_PROBLEM REQUIREMENTS_
Rewrite the text read from each picture in the listing, putting "together" wherever "married" appears and keeping everything else unchanged. Leave the pictures out of your answer.

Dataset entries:
+ + + + +
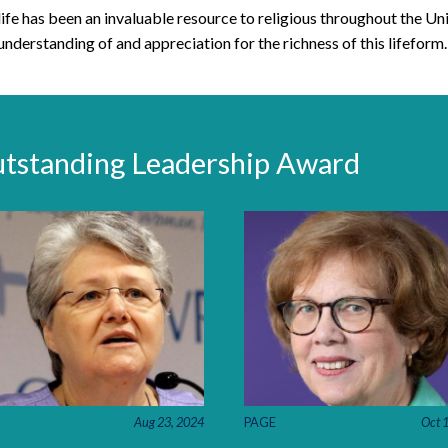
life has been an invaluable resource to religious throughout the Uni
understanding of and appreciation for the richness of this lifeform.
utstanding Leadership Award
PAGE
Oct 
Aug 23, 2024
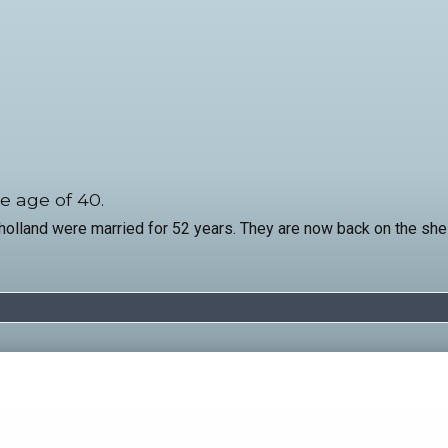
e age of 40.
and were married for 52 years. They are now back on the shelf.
+ + + + +
_TASK OUTPUT_
life has been an invaluable resource to religious throughout the Uni
understanding of and appreciation for the richness of this lifeform.
utstanding Leadership Award
PAGE
Oct 
Aug 23, 2024
e age of 40.
and were together for 52 years. They are now back on the shelf.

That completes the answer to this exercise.